→ Work required
Report back each line of the data that contains the word "Welsh".
+++ Extracted entries +++
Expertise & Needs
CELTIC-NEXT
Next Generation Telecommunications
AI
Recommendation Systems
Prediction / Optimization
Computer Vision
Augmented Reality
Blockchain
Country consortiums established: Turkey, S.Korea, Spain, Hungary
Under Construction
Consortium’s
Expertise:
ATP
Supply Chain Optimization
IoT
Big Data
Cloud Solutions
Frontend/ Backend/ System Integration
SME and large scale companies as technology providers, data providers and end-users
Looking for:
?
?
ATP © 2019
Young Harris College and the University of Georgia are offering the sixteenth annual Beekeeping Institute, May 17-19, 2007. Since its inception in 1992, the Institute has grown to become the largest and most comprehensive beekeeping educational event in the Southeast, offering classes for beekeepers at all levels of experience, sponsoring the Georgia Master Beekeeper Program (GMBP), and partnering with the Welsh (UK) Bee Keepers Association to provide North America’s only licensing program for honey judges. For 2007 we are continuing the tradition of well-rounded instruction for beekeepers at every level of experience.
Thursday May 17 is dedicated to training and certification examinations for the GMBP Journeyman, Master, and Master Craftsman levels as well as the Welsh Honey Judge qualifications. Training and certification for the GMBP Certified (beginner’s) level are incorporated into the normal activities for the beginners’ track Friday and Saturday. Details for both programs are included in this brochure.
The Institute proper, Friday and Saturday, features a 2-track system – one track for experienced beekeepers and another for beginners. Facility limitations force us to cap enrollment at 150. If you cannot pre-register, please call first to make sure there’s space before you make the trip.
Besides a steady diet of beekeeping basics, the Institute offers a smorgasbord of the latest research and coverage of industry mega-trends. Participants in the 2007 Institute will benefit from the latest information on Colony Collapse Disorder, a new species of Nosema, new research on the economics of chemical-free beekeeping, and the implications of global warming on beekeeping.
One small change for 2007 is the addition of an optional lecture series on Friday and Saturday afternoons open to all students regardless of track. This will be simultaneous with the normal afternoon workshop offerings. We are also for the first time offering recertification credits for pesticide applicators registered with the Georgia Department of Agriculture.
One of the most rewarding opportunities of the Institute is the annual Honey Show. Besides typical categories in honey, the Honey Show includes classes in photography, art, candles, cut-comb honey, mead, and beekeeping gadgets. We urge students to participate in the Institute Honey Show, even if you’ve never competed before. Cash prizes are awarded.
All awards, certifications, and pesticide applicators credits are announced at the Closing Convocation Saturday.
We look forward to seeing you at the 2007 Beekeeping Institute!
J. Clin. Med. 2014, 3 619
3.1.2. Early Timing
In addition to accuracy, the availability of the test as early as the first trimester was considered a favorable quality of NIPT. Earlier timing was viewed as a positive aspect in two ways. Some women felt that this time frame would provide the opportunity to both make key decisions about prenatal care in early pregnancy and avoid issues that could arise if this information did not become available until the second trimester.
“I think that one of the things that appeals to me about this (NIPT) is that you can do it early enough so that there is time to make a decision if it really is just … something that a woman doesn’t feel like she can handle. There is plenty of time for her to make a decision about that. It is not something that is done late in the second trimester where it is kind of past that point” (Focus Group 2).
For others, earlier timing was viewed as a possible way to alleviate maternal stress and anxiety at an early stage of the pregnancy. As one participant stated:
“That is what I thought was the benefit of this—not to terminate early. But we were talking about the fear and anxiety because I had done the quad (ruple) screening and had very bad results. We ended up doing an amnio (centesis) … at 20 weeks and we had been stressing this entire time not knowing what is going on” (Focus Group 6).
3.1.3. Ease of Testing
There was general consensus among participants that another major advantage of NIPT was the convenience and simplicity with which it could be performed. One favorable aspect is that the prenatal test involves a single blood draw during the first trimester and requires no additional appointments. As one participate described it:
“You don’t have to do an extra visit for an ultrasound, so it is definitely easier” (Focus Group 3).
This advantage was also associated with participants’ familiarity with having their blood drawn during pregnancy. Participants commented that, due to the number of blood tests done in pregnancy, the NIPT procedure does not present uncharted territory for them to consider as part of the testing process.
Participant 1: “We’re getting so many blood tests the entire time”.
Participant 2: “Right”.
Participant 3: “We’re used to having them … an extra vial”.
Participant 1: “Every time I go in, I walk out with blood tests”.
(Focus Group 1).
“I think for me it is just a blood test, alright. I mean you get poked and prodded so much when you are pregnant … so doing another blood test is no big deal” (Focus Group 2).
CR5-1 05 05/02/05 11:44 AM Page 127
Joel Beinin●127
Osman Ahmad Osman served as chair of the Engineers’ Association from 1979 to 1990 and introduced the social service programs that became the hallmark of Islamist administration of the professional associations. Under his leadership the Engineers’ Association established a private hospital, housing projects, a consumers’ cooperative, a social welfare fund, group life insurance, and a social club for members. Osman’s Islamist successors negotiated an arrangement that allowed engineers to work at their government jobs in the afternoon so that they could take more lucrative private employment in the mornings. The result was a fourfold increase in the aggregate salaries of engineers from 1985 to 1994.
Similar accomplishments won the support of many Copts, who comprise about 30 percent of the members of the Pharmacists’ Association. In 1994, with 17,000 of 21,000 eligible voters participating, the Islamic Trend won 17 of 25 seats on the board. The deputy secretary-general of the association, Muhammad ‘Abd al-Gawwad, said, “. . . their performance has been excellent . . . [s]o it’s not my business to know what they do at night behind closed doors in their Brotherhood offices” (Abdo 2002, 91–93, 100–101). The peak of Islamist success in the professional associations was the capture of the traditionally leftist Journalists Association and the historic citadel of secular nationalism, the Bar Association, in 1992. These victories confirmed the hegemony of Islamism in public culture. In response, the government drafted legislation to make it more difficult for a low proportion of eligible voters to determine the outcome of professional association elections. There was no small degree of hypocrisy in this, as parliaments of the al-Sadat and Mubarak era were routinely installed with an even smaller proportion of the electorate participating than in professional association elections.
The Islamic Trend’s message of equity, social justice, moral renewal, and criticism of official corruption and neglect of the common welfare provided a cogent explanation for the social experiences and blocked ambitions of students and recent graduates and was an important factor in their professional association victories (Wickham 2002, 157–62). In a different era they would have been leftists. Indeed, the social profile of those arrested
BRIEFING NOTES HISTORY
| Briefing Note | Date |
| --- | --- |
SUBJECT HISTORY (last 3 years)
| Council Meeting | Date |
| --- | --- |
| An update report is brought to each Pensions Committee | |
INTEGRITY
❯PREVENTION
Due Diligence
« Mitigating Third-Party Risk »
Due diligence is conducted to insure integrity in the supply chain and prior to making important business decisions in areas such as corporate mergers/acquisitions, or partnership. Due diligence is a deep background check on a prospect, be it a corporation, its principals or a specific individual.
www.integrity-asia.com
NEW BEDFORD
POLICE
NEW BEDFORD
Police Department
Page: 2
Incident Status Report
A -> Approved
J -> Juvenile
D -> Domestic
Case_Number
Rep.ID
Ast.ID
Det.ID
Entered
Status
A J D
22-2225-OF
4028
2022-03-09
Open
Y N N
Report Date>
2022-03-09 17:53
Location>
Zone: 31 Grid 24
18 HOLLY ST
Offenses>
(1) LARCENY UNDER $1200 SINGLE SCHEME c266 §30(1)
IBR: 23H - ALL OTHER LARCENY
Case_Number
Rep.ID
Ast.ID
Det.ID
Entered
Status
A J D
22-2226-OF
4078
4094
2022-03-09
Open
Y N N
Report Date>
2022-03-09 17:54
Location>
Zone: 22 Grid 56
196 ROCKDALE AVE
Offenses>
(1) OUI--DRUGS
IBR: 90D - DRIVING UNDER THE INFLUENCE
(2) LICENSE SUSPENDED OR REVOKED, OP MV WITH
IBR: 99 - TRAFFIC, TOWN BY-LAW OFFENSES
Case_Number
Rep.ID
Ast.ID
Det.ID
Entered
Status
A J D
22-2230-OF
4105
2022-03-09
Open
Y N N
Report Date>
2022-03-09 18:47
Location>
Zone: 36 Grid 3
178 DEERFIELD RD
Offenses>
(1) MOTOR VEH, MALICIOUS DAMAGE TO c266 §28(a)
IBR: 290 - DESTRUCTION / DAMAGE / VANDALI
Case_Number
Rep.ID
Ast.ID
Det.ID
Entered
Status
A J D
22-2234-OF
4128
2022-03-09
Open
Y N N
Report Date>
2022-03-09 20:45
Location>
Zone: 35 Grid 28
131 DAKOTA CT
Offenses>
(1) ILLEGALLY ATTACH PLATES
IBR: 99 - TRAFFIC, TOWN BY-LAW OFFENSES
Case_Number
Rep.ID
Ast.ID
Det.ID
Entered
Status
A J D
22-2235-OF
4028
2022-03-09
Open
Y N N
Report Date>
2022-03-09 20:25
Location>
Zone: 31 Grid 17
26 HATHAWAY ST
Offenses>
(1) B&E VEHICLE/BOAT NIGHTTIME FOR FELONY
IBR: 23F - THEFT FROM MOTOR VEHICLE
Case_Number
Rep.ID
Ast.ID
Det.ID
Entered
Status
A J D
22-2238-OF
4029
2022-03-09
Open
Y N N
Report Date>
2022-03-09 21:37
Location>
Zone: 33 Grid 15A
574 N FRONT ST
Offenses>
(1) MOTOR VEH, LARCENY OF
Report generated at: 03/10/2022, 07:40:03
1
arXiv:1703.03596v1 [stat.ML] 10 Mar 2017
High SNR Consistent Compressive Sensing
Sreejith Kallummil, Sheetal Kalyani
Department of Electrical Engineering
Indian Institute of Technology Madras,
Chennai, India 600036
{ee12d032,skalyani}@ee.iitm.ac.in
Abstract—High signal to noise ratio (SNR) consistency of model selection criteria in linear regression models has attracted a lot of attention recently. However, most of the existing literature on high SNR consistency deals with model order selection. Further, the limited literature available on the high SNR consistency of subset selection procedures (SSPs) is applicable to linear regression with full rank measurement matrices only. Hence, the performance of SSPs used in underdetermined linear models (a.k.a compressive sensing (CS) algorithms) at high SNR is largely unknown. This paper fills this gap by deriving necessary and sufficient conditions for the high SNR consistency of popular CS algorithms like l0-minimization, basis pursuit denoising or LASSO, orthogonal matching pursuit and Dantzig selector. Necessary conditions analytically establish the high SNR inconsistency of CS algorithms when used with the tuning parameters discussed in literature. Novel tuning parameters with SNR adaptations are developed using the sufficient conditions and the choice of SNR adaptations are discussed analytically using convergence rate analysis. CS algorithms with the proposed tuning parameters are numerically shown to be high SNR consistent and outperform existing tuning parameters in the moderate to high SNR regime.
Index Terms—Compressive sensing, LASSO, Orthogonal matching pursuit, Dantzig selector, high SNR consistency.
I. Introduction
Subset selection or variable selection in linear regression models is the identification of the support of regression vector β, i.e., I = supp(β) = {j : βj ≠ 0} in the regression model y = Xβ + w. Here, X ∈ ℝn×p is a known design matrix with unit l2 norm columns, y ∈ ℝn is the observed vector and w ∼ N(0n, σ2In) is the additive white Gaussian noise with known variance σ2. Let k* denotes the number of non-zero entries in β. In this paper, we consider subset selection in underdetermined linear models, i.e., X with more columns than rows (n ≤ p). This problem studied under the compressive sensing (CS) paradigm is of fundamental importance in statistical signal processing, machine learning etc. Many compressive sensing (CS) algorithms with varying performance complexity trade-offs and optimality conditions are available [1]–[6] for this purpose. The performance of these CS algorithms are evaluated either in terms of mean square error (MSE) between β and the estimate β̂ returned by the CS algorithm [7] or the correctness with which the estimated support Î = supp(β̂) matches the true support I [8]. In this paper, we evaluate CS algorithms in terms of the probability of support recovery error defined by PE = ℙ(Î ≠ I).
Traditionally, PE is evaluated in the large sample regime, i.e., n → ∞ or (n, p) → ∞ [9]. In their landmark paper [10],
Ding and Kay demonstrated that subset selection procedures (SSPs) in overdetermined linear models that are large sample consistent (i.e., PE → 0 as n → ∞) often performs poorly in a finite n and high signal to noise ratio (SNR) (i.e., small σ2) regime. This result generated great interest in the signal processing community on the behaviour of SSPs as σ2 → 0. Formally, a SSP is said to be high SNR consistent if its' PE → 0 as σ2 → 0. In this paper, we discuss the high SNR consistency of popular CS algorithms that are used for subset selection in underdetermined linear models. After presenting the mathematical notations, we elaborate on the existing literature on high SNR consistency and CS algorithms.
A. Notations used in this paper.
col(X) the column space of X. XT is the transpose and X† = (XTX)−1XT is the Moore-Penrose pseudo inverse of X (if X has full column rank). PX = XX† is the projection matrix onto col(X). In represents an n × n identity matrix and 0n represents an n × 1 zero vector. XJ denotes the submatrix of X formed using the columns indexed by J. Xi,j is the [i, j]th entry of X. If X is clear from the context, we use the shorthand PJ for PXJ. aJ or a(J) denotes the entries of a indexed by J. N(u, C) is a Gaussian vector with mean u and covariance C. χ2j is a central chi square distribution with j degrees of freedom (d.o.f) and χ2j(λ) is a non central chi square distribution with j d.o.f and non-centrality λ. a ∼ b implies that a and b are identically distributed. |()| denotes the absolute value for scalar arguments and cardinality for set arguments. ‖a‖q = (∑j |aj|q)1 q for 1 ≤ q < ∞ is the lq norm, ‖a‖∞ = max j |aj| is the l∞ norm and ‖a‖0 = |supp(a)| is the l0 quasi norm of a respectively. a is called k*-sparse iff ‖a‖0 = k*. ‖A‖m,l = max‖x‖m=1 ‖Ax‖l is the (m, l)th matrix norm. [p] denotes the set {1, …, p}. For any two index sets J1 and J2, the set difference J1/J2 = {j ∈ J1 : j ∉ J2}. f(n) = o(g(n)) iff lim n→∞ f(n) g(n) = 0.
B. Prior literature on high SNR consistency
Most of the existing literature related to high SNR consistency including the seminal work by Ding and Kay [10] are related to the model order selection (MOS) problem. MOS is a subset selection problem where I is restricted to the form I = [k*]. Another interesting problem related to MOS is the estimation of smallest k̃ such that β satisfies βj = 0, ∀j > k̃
+++
→ Solution for this task
Young Harris College and the University of Georgia are offering the sixteenth annual Beekeeping Institute, May 17-19, 2007. Since its inception in 1992, the Institute has grown to become the largest and most comprehensive beekeeping educational event in the Southeast, offering classes for beekeepers at all levels of experience, sponsoring the Georgia Master Beekeeper Program (GMBP), and partnering with the Welsh (UK) Bee Keepers Association to provide North America’s only licensing program for honey judges. For 2007 we are continuing the tradition of well-rounded instruction for beekeepers at every level of experience.
Thursday May 17 is dedicated to training and certification examinations for the GMBP Journeyman, Master, and Master Craftsman levels as well as the Welsh Honey Judge qualifications. Training and certification for the GMBP Certified (beginner’s) level are incorporated into the normal activities for the beginners’ track Friday and Saturday. Details for both programs are included in this brochure.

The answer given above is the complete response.